二人きりというわけにはいかないので、ステファンとルミナの少し後ろからシャロンが付いていっている。
シャロンは先日の話が嘘のようにルミナに視線を向けずにいたが、その理由をルミナはすでに手紙にて知らされていた。
『もし、18歳になるまでの間に二人の関係が深まっては本末転倒。なので、二人きりの接触は基本的には許可を出さないというものであった。』
これは至極当たり前であり、ルミナは納得した。
「公爵家の庭も素晴らしいな。」
ステファンの言葉は、これまでのループの中で何度も聞いていた。
なのでルミナは、その中で最もステファンの反応が良かった言葉を返す。
「殿下と歩くと、いつもの庭が新鮮に見えますわ。」
通常ならば、ご満悦そうにステファンは微笑むはずだったが、今回は違った。
「何だ?今さら猫でも被るのか?」
「え?」
「思っていないことは言わなくていいぞ。」
ルミナは、胸の奥がずくりと痛んだ。
確かに自分はこれまでの会話でステファンに対して不敬な言葉を伝えたかもしれない。
だが、ずっと好きで、愛してきたステファンにそう言われると、愛する気持ちなどもう一滴もないと思っていても、苦しくなる。
「ステファン殿下。・・ルミナ嬢が歩み寄ってるのですから、殿下も素直におなりください。」
二人の少し後ろに控えていたシャロンが口を開き、ステファンはため息をついた。
「母上から、僕のお目付け役を賜ったからといって、あまり口うるさくはするなよ。
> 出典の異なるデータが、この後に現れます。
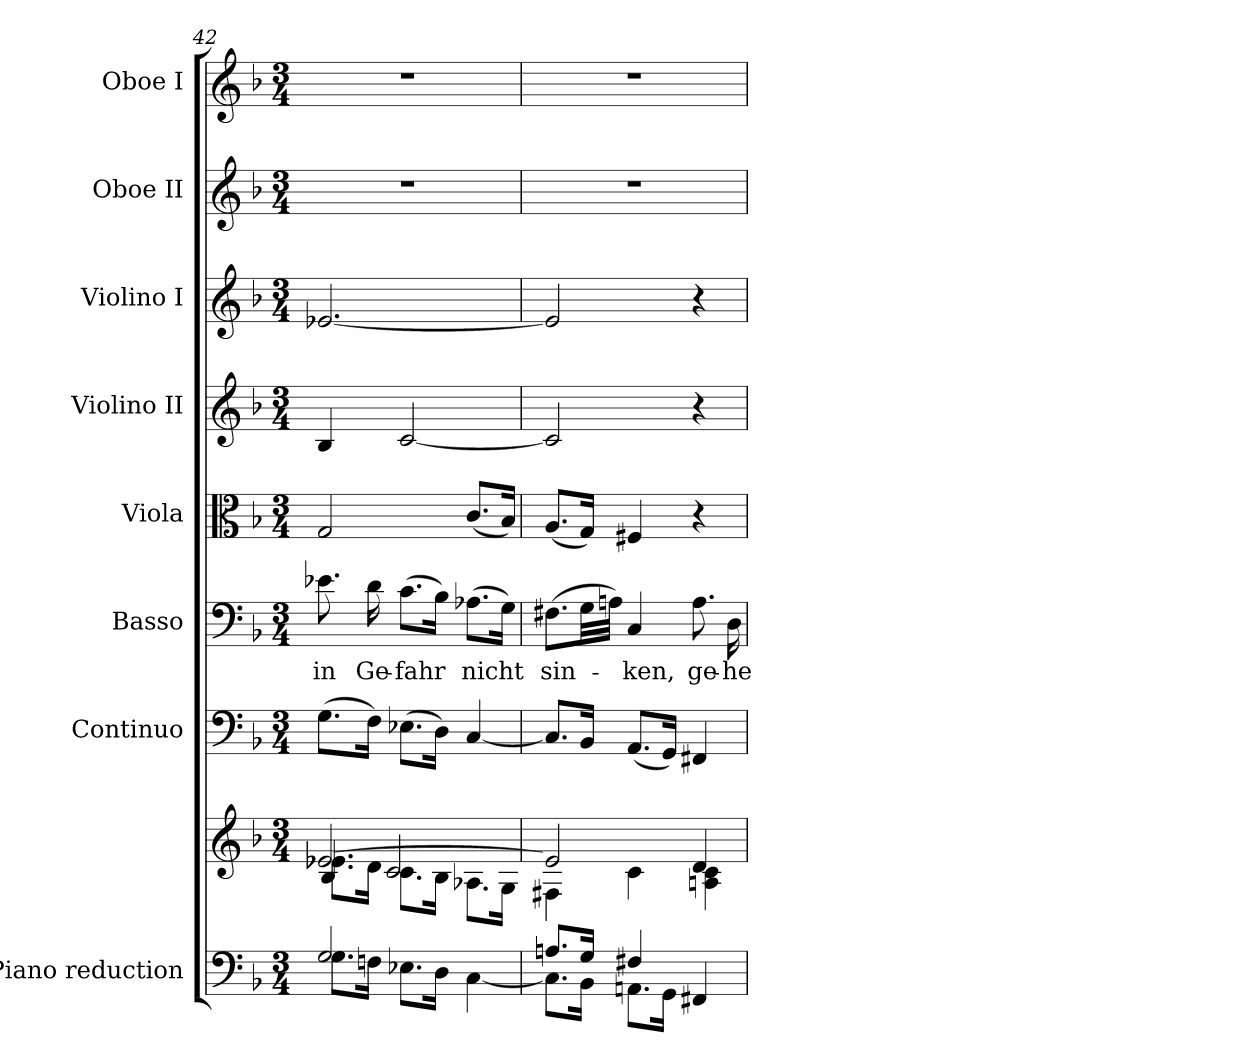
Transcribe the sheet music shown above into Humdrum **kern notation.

」
「殿下もルミナ嬢を愛する努力をすると言ったでしょう?歩み寄りは必要です。」
ステファンは大きくため息をつくと、ルミナに視線を向けた。
「すまない。意地の悪い言い方をした。」
「いえ。」
いつもとは違った反応。
いつもとは違った様子のステファン。
ルミナは一瞬頭の隅に、本当に今回のループでは自分を愛してくれるのではないかという淡い期待が横切っていく。
それに慌てて自分自身を律する。
惑わされるな。
気を許すな。
もう二度と、愛さないと決めた。
ルミナはちらりとシャロンへと視線を向けると、優しい瞳に心が落ち着いた。
大丈夫である。
シャロンもついている。
ルミナは18歳の時までをどうにかやり過ごせるようにと、心の中を落ち着かせるのであった。